Transcribed page contents

- - - - -

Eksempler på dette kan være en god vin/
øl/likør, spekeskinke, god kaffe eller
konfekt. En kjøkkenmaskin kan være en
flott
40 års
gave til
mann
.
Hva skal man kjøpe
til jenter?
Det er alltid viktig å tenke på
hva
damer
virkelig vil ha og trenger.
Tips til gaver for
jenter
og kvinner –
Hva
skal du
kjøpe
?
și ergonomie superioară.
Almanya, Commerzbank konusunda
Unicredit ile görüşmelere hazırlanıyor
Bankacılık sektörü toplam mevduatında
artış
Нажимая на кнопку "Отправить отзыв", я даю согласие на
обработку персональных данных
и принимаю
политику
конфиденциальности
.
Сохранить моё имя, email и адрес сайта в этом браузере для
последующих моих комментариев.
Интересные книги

- - - - -

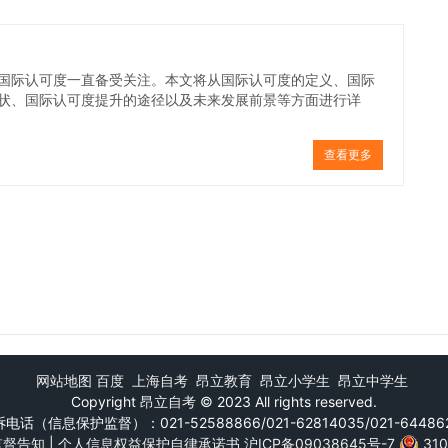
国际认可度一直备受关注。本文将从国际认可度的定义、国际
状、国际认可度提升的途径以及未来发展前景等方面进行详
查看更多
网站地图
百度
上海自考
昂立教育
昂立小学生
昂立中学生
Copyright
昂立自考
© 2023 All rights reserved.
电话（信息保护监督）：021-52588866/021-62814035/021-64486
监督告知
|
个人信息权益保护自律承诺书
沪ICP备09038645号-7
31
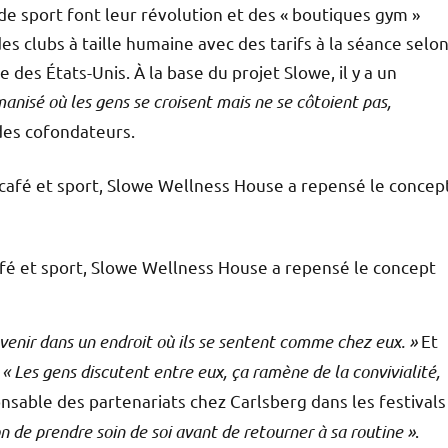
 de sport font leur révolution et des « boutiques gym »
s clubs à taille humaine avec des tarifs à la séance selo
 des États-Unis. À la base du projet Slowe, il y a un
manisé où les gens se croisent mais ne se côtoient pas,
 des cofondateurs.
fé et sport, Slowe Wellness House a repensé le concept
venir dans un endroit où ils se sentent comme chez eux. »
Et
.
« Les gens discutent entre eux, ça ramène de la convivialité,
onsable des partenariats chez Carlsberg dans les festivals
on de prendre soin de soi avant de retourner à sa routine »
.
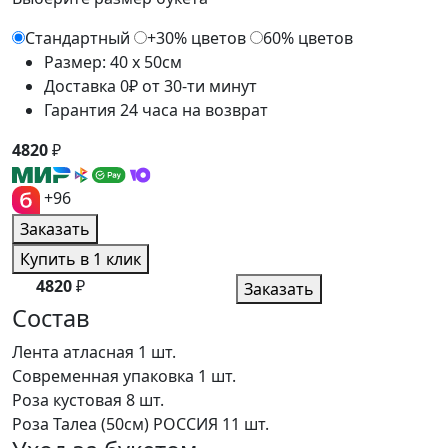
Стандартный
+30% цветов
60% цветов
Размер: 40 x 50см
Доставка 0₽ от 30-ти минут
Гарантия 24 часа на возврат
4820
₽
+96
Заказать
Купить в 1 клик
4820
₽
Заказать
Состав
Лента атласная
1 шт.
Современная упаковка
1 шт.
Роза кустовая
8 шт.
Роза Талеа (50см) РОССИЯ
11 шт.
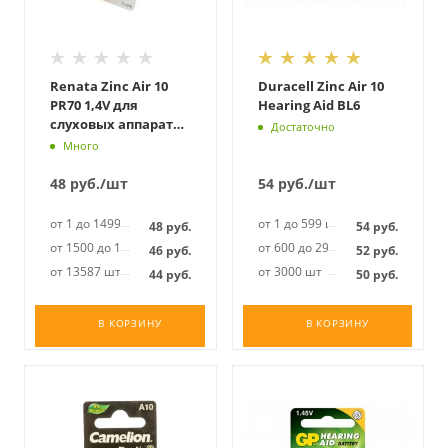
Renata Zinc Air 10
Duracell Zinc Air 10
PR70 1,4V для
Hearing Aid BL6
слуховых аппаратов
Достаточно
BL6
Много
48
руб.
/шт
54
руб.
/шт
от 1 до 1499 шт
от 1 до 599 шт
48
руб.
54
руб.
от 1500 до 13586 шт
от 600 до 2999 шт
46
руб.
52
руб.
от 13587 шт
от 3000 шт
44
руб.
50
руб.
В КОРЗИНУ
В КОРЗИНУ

- - - - -

### What the task asks:
Edit the part of the data that opens with the line containing "Eksempler på dette kan være en god vin/" and closes with the line containing "Интересные книги" so that "spekeskinke" becomes "fenalår", and give those lines back with everything else unchanged.

### Solution for this exercise:
Eksempler på dette kan være en god vin/
øl/likør, fenalår, god kaffe eller
konfekt. En kjøkkenmaskin kan være en
flott
40 års
gave til
mann
.
Hva skal man kjøpe
til jenter?
Det er alltid viktig å tenke på
hva
damer
virkelig vil ha og trenger.
Tips til gaver for
jenter
og kvinner –
Hva
skal du
kjøpe
?
și ergonomie superioară.
Almanya, Commerzbank konusunda
Unicredit ile görüşmelere hazırlanıyor
Bankacılık sektörü toplam mevduatında
artış
Нажимая на кнопку "Отправить отзыв", я даю согласие на
обработку персональных данных
и принимаю
политику
конфиденциальности
.
Сохранить моё имя, email и адрес сайта в этом браузере для
последующих моих комментариев.
Интересные книги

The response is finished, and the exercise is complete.